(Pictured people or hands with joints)
════════

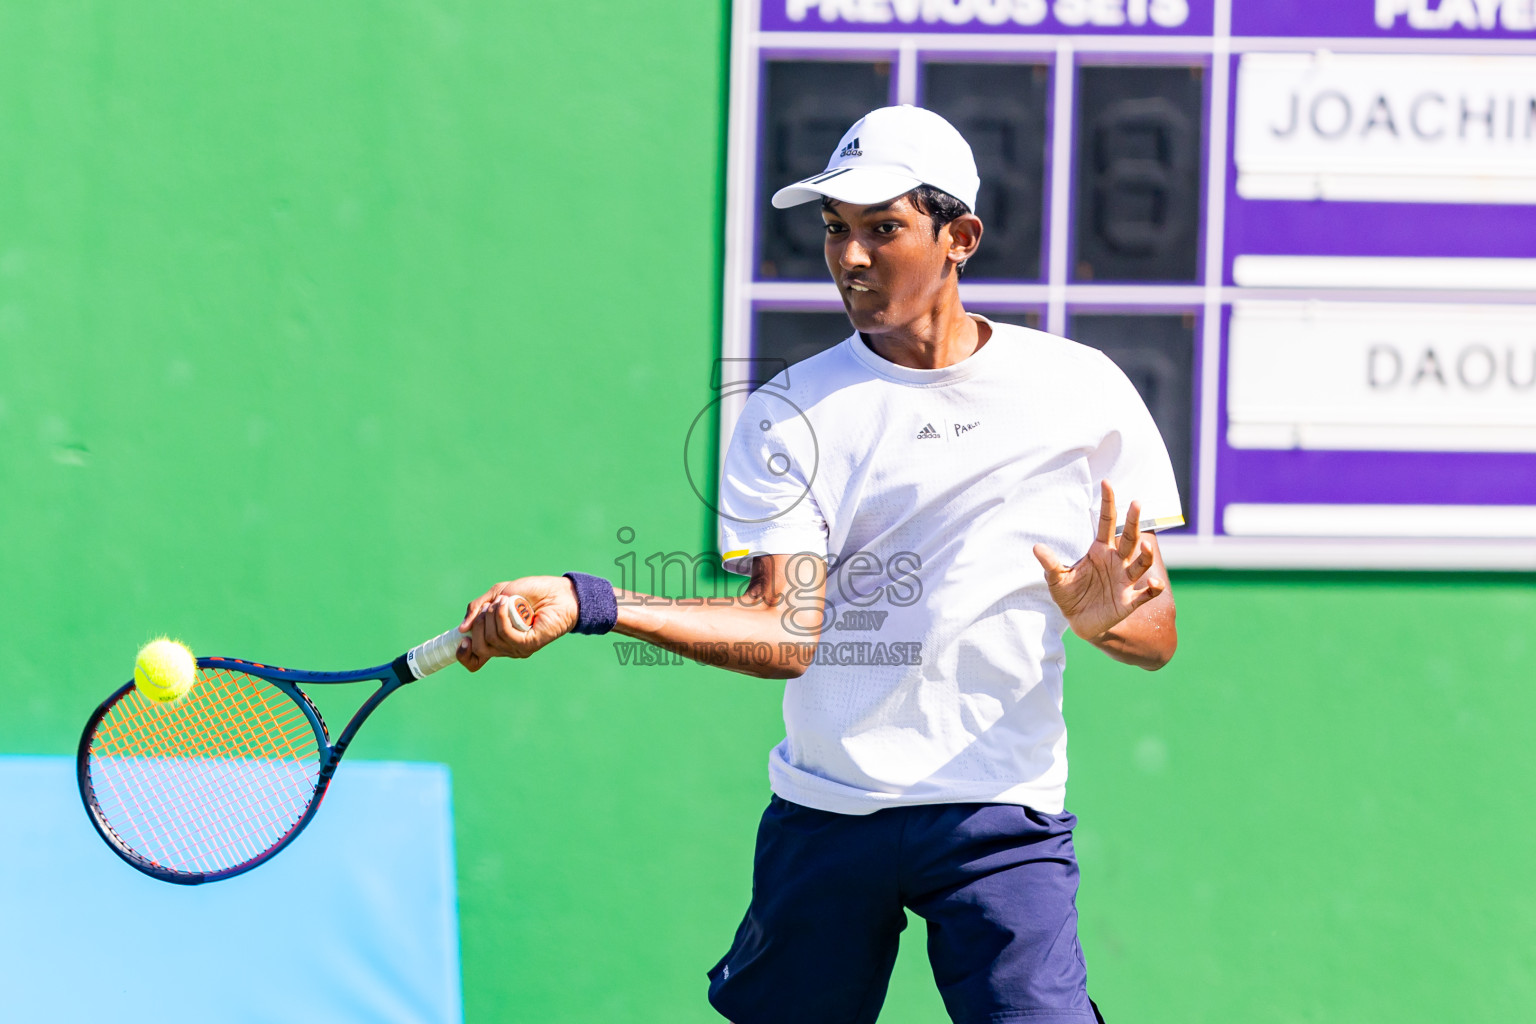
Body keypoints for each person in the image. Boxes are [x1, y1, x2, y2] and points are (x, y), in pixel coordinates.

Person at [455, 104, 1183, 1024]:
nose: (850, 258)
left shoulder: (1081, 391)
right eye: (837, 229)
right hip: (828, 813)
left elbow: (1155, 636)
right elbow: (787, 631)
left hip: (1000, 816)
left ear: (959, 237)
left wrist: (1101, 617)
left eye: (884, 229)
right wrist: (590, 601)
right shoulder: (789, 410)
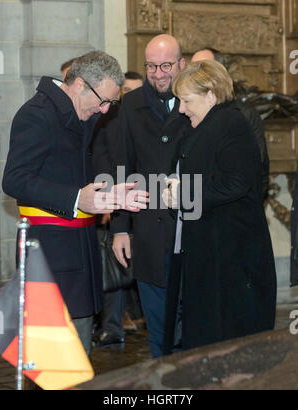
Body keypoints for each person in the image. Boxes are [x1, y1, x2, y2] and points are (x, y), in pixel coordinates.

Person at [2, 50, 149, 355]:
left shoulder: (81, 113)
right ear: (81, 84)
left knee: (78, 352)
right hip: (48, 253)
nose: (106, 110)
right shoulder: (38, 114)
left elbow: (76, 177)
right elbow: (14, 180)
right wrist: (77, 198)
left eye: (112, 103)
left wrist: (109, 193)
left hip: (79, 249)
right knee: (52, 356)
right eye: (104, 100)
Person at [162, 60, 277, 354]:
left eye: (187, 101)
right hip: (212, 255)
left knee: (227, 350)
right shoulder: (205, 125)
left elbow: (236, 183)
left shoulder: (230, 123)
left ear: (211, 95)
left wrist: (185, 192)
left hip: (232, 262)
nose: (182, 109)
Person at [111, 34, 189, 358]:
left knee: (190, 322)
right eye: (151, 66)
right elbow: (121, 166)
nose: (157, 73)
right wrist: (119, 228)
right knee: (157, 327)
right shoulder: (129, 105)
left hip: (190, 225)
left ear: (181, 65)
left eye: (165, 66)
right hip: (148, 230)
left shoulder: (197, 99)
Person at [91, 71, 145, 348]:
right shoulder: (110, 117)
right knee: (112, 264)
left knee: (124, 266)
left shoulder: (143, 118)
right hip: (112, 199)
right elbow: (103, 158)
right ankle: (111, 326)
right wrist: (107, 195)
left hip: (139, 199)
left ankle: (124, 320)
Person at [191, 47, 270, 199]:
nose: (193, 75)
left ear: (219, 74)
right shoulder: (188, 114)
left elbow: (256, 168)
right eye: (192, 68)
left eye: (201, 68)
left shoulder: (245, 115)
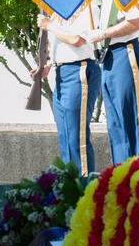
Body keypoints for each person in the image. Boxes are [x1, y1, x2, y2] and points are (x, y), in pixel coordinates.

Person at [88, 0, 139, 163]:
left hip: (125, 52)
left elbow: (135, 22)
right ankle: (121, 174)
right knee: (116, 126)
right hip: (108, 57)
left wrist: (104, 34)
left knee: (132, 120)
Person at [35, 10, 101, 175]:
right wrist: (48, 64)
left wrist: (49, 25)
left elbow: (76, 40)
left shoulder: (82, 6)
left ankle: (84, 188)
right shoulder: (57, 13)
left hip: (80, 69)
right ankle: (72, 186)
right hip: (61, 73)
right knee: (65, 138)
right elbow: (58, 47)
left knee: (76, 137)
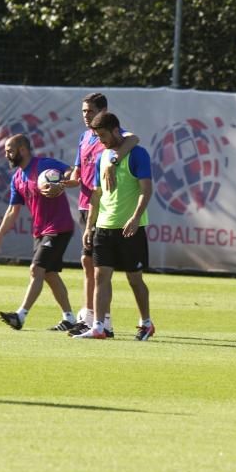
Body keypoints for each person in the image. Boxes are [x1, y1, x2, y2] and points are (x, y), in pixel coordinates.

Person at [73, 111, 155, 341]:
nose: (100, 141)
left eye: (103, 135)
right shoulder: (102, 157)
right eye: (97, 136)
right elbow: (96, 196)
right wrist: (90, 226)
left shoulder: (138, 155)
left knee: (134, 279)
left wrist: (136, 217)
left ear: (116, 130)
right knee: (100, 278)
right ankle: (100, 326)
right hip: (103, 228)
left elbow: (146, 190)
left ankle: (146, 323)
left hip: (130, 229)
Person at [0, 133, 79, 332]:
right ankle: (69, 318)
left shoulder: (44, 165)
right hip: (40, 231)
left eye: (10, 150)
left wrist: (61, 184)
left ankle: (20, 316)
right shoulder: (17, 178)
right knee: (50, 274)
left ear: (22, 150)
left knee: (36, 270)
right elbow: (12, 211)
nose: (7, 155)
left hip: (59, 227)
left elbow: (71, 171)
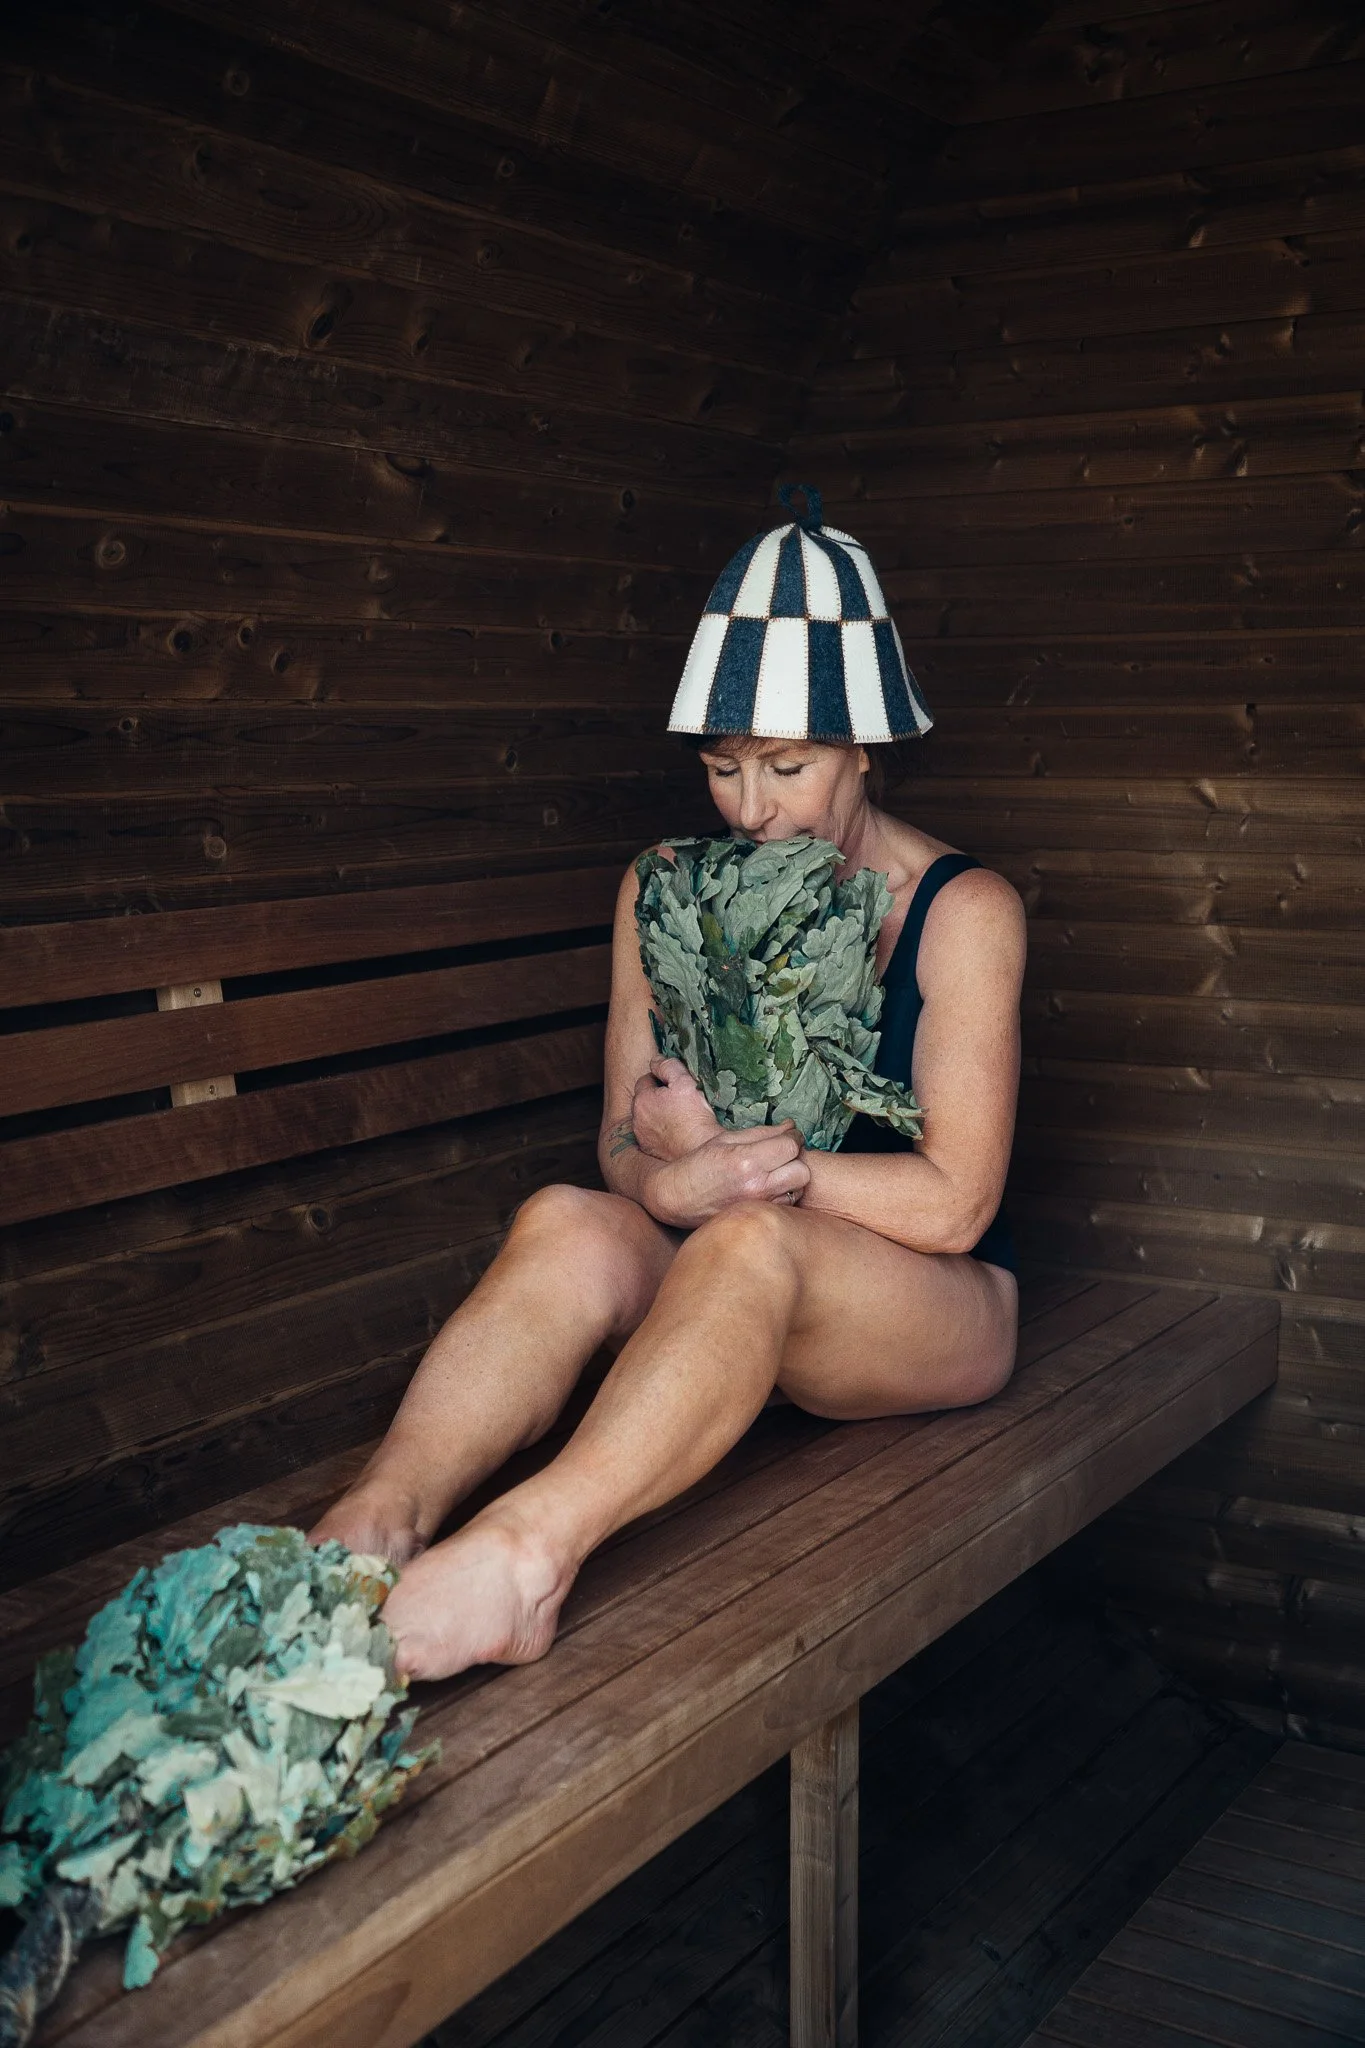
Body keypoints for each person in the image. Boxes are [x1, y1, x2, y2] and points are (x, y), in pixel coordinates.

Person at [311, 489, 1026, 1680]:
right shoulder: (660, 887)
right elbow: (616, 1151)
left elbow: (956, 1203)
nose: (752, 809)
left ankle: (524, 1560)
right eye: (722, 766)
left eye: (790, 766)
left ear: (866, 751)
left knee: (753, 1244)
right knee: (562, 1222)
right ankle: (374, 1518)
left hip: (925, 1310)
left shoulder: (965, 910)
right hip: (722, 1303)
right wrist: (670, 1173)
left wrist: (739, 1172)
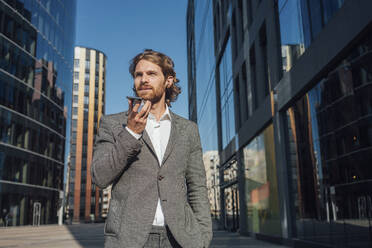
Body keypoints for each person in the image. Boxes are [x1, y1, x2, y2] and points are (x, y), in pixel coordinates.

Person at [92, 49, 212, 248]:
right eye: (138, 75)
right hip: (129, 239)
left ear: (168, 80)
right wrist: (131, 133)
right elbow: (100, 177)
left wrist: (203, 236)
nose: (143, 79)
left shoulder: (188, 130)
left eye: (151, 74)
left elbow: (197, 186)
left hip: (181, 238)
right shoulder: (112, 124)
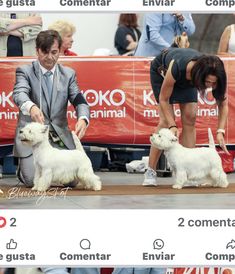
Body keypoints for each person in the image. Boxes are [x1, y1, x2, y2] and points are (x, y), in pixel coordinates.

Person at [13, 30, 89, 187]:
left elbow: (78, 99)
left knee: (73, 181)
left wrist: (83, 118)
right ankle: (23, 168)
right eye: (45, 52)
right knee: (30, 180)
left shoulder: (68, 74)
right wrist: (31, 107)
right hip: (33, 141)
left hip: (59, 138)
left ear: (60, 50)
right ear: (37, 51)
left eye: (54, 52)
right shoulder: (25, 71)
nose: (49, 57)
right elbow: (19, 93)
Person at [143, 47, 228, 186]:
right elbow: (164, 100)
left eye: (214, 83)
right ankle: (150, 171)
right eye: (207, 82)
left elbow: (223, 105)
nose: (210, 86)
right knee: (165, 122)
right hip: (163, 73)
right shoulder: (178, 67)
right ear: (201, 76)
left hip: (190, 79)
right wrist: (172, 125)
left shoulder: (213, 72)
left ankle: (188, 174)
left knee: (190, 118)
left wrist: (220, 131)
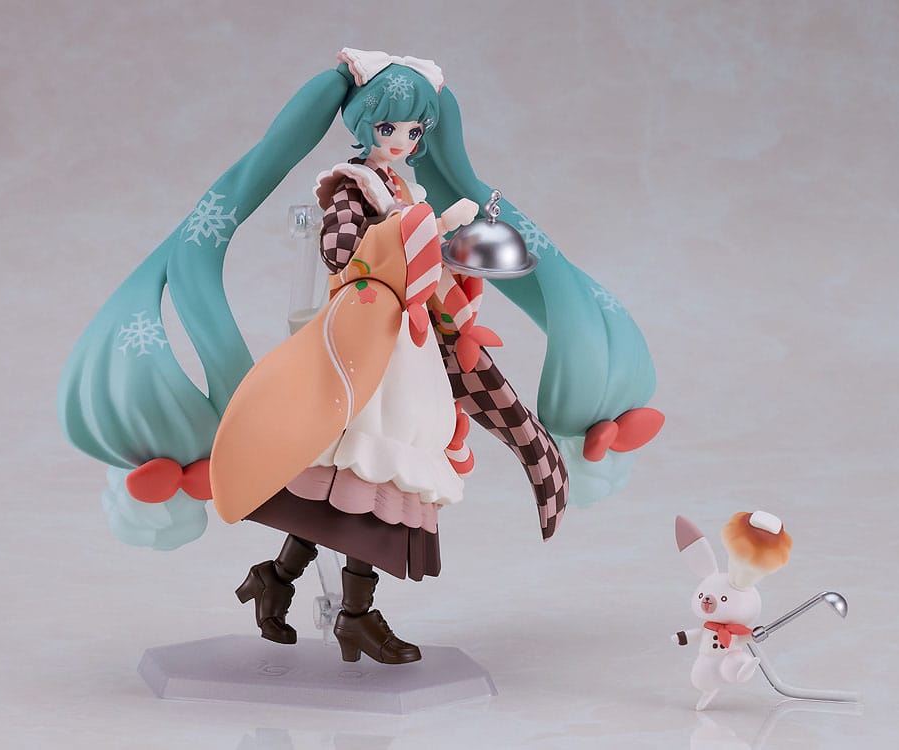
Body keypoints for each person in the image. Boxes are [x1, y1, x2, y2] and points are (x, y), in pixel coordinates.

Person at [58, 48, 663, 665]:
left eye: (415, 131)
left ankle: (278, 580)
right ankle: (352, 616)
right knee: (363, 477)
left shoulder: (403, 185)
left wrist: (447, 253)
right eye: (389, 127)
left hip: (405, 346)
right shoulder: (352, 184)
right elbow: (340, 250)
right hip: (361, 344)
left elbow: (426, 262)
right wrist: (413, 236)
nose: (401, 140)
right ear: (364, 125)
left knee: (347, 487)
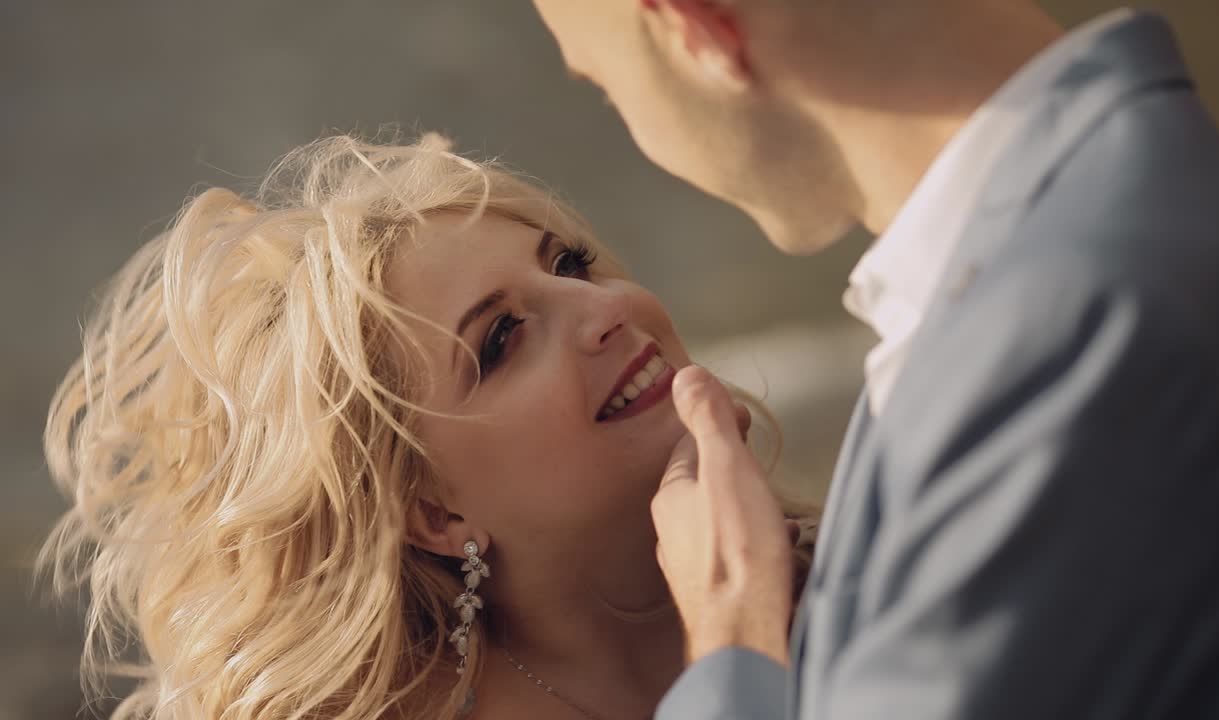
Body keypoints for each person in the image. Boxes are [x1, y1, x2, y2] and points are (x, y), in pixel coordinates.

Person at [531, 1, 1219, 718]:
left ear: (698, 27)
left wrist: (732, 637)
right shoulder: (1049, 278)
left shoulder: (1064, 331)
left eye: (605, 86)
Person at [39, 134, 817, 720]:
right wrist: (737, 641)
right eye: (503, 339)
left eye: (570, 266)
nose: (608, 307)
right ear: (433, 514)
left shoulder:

════════

→ **EXERCISE REQUIREMENTS**:
Output, and output only, the lines from the one containing "left ear: (698, 27)" through the last line of the data above.

→ **EXERCISE ANSWER**:
left ear: (698, 27)
left wrist: (732, 637)
right shoulder: (1049, 278)
left shoulder: (1064, 331)
left eye: (605, 86)
Person at [39, 134, 817, 720]:
right wrist: (737, 641)
right eye: (503, 339)
left eye: (570, 266)
nose: (608, 307)
right ear: (433, 514)
left shoulder:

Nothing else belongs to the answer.